Freed Iraq shoe-thrower claims "tortured" in custody
The released Iraqi reporter who threw his shoes at former U.S. President George W. Bush said Tuesday he was tortured during the first days of being in custody, Xinhua reported.
"I have been tortured by electric shocks, beatings and whipped by cords," Muntadhar al-Zaidi, who was freed earlier in the day after nine months of imprisonment, told in the news conference at the TV station where he works in Baghdad's northern neighborhood of Waziryah.
"In the morning, I was left in the cold weather after they splashed me with water," he said, adding that he will reveal later the names of some senior officials in the Iraqi government and the army.
Zaidi, wearing a sash in the color of Iraqi flag around his shoulders, said that the abuse was under way at the time Prime Minister Nuri al-Maliki was on television telling Iraqis that "he couldn't sleep until being reassured on my fate."
The 30-year-old reporter of the Cairo-base Iraqi channel of al- Baghdadiyah also said that he has fears now for his life safety.
He believed that the "U.S. intelligence service would spare no efforts to chase me as an insurgent revolutionary who opposes the occupation (of Iraq), in an attempt to kill me."
Zaidi hurled his shoes at Bush during a joint press conference with Maliki on Dec. 14, when Bush was on a farewell visit to Iraq.

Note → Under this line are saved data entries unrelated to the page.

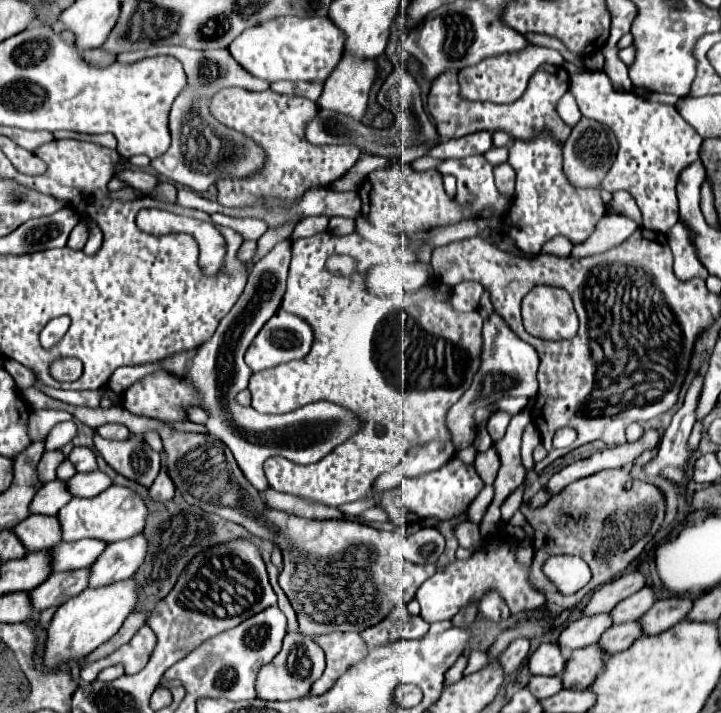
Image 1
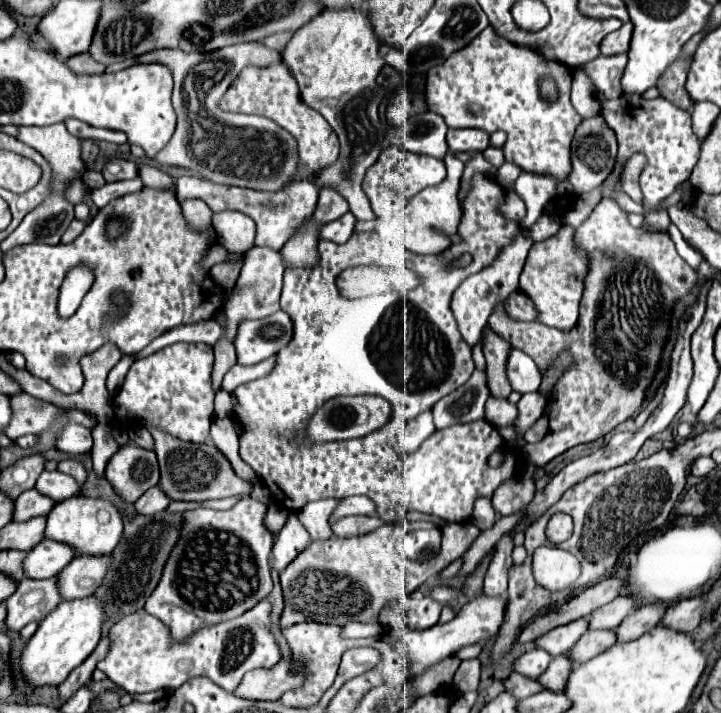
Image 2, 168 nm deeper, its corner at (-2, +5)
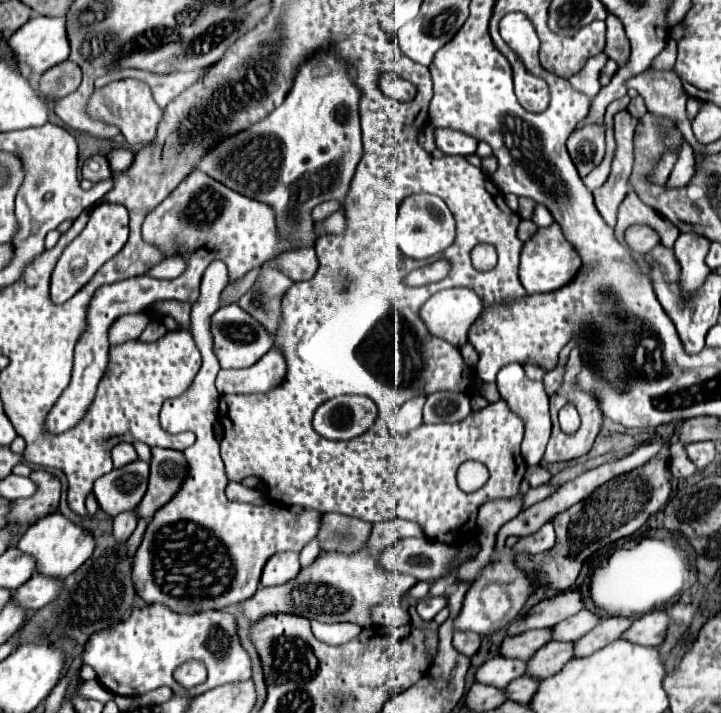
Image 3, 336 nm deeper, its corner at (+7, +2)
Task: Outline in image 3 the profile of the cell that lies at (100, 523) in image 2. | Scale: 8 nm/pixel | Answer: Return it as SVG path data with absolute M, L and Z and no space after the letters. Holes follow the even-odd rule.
M52 513L38 523L30 525L28 531L22 535L22 539L16 545L22 553L30 553L36 561L36 573L38 575L50 575L54 579L64 579L66 575L74 573L94 551L94 537L74 525L70 519L66 519L62 513Z

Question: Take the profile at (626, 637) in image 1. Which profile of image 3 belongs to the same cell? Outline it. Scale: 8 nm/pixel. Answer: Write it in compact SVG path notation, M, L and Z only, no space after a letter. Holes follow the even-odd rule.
M550 641L538 655L532 655L526 661L526 675L542 681L546 677L552 677L554 671L558 673L564 663L572 659L572 643L560 643L560 641Z

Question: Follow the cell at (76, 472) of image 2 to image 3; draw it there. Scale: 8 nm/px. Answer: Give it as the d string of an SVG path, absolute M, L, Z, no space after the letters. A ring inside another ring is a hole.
M42 469L32 471L30 479L36 483L38 491L30 499L10 501L8 525L32 525L58 509L60 481Z

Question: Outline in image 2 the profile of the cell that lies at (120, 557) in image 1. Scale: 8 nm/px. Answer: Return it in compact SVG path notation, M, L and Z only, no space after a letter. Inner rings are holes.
M111 554L103 556L79 556L63 568L59 578L59 592L63 600L75 600L91 596L99 584L103 584L103 578L111 570Z

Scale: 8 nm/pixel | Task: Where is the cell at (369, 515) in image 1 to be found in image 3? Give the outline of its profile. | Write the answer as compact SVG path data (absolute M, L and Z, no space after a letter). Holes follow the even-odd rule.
M212 261L208 269L204 271L202 285L200 285L200 297L192 305L192 337L196 341L196 347L202 353L202 367L198 375L194 377L192 385L188 387L186 395L168 399L162 405L160 411L160 425L168 433L176 433L176 429L192 431L196 435L196 443L184 451L188 461L188 475L182 481L184 487L178 489L176 499L170 499L166 507L162 507L154 519L148 523L144 539L136 551L134 557L134 589L146 603L164 603L176 613L198 613L208 609L222 609L228 605L242 603L250 599L260 583L262 569L266 561L280 553L280 551L296 551L300 553L302 547L316 537L320 515L318 511L304 511L302 515L294 515L290 509L282 505L264 503L260 507L248 505L248 503L232 503L226 499L224 489L228 485L224 463L220 459L220 447L214 437L212 425L216 421L218 413L218 399L220 393L214 387L216 373L220 371L220 363L212 351L212 335L210 335L210 315L220 309L220 293L228 285L228 269L222 261Z

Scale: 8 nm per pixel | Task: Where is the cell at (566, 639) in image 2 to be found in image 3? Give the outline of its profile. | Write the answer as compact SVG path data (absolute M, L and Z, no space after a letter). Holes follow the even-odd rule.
M534 629L516 637L506 637L500 643L500 655L510 659L530 659L542 645L550 641L550 629Z

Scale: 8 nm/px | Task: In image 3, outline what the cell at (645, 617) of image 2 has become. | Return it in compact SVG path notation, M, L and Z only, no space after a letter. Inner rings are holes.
M608 617L602 619L598 623L598 627L594 627L594 631L582 635L582 639L574 641L574 657L588 657L594 651L602 649L604 645L612 643L614 639L620 639L620 635L626 631L626 627L630 627L632 619L624 619L624 617Z

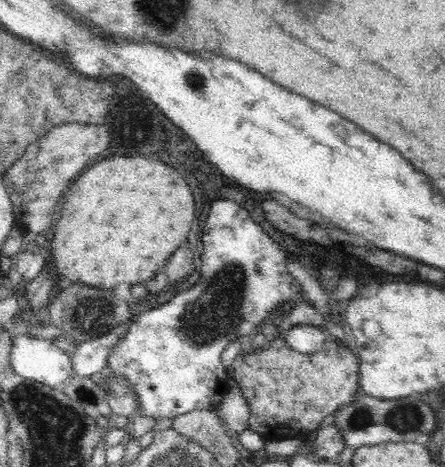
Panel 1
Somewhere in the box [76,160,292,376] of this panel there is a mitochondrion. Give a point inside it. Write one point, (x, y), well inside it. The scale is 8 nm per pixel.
(209, 314)

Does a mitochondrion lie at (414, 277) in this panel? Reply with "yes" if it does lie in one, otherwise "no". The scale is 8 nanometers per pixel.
no

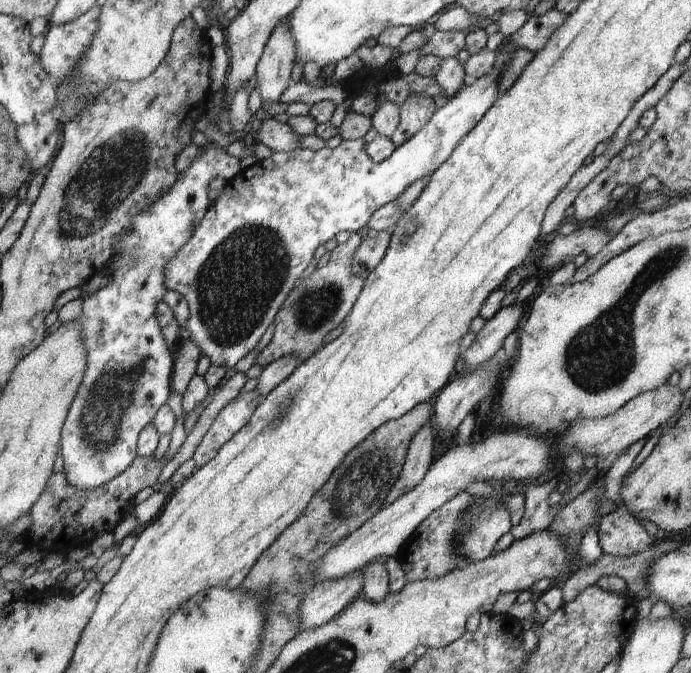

"Here I am free, but my country is still captive. I am not a hero, but I am a man of opinion and attitude, who was shocked by the killing of Iraqis," Zaidi said when explained the motive of his act.
Initially, Zaidi was sentenced to three years in prison. The court reduced the term to one year because Zaidi had no criminal history. Later, Zaidi got a cut of 25 percent of his sentence due to his good behavior in line with the Iraqi law.